Aux abords du parc Stalingrad, l’enthousiasme peine à prendre. « Franchement, moi je ne les vois pas, ces espaces verts », lâche Karim, habitant du quartier Crèvecœur. « Ce que je vois surtout, ce sont des travaux, des palissades, du béton. Peut-être que ça existe quelque part, mais pas là où je vis », poursuit-il en désignant les chantiers qui bordent le quartier.
Un sentiment partagé, dont s’empare aujourd’hui l’opposition municipale. Lorsque nous le rencontrons, Guillaume Lescaut, candidat de La France insoumise, en fait le cœur de sa critique. Face à une ville qu’il juge « étouffée », il promet un moratoire de six ans sur tous les nouveaux projets immobiliers à Aubervilliers. « On ne construit aucun nouveau bâtiment pendant six ans », martèle-t-il, hors remplacement de logements sociaux démolis.

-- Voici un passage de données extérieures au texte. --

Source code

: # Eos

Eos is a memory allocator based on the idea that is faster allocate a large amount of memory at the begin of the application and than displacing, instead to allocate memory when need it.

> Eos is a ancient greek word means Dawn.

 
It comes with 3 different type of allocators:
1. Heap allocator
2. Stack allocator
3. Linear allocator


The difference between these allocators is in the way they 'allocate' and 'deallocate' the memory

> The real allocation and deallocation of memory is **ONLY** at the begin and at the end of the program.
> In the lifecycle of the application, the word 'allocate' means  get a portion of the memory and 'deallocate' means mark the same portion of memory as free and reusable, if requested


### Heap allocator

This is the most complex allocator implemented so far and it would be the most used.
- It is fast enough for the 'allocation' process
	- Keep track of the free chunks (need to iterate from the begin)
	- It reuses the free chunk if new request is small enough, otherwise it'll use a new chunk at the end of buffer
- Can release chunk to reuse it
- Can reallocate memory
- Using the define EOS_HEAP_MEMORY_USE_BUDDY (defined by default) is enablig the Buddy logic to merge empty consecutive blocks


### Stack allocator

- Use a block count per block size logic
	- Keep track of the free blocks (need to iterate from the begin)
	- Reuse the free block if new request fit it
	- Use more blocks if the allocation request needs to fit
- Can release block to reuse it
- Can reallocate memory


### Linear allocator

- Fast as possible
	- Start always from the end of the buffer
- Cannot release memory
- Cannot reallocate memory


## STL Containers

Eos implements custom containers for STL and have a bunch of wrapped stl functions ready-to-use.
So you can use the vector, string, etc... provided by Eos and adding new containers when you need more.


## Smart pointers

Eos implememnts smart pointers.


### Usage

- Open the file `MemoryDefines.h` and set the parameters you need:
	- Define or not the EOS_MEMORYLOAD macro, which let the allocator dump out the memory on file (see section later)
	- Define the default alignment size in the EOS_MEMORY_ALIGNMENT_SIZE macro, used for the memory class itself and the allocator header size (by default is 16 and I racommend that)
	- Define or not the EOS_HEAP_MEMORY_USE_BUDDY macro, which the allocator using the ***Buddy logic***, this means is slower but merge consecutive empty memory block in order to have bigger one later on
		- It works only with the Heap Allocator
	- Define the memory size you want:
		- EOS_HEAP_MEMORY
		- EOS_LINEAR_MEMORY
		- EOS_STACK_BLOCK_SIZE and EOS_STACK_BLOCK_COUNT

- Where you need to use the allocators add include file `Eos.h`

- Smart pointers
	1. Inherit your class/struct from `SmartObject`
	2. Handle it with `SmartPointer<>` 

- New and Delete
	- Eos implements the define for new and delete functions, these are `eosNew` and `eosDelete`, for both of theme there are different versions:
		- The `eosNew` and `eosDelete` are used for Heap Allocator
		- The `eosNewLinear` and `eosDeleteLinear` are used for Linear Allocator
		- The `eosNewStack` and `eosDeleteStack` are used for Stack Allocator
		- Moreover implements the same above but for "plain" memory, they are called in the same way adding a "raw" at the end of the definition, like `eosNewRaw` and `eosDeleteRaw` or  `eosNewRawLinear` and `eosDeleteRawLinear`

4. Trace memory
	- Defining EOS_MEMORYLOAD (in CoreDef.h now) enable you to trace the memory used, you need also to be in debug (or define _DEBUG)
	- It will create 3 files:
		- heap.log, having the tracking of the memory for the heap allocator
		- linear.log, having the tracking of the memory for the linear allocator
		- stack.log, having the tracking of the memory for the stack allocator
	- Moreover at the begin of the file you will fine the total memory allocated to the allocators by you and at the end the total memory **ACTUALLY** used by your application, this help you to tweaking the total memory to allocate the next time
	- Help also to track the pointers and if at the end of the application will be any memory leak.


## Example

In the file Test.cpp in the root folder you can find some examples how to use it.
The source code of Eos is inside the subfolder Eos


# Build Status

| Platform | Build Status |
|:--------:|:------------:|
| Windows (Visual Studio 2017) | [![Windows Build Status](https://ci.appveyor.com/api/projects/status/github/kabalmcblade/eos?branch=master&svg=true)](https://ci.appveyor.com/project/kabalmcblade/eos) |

Il entend privilégier la rénovation de l’existant plutôt que la construction neuve, en faisant porter le coût des travaux sur les propriétaires.
Dans son viseur, les années de gouvernance de droite, qu’il accuse d’avoir multiplié les programmes immobiliers au détriment de la qualité de vie. Une stratégie assumée, selon lui, pour transformer sociologiquement la ville et attirer un électorat plus à droite. La municipalité actuelle, sollicitée sur ces accusations, n’a pas donné suite à nos demandes.
Condorcet : la possible disparition de 10 000 m² de verdure
Le campus Condorcet, à Aubervilliers, cristallise lui aussi les débats. Une nouvelle aile est à l’étude pour accueillir des établissements aujourd’hui basés à Paris, comme l’EHESS ou la Fondation Maison des sciences de l’homme. Un projet d’envergure, avec un immeuble de près de 18 000 m², qui impliquerait la disparition d’un parc d’environ 10 000 m², aujourd’hui cher à ses usagers.
Plusieurs collectifs et candidats de l’opposition dénoncent un projet qu’ils qualifient d’« écocide ». En parallèle, une mobilisation citoyenne s’est organisée, notamment à travers une pétition ayant recueilli plus de 1 500 signatures. « On se pose beaucoup là-bas, surtout l’été. C’est un des rares endroits adaptés », témoigne Nathan, étudiant à Condorcet, qui juge le campus « déjà très bien comme ça », et se dit sensible à l’idée de stopper une nouvelle construction.
Face aux chiffres et aux différentes promesses, des collectifs citoyens rappellent la profondeur historique du combat. Aux Jardins ouvriers des Vertus, défendus par le collectif Jardins à défendre (JAD), la mobilisation dure depuis des années. Déjà amputés à plusieurs reprises depuis les années 1950, ils ont vu 4 000 m² détruits pour un projet de solarium olympique finalement abandonné, et des milliers d’autres menacés par les infrastructures du Grand Paris. À l’approche des municipales de 2026, la question des espaces verts s’impose comme un test grandeur nature de la crédibilité des discours politiques.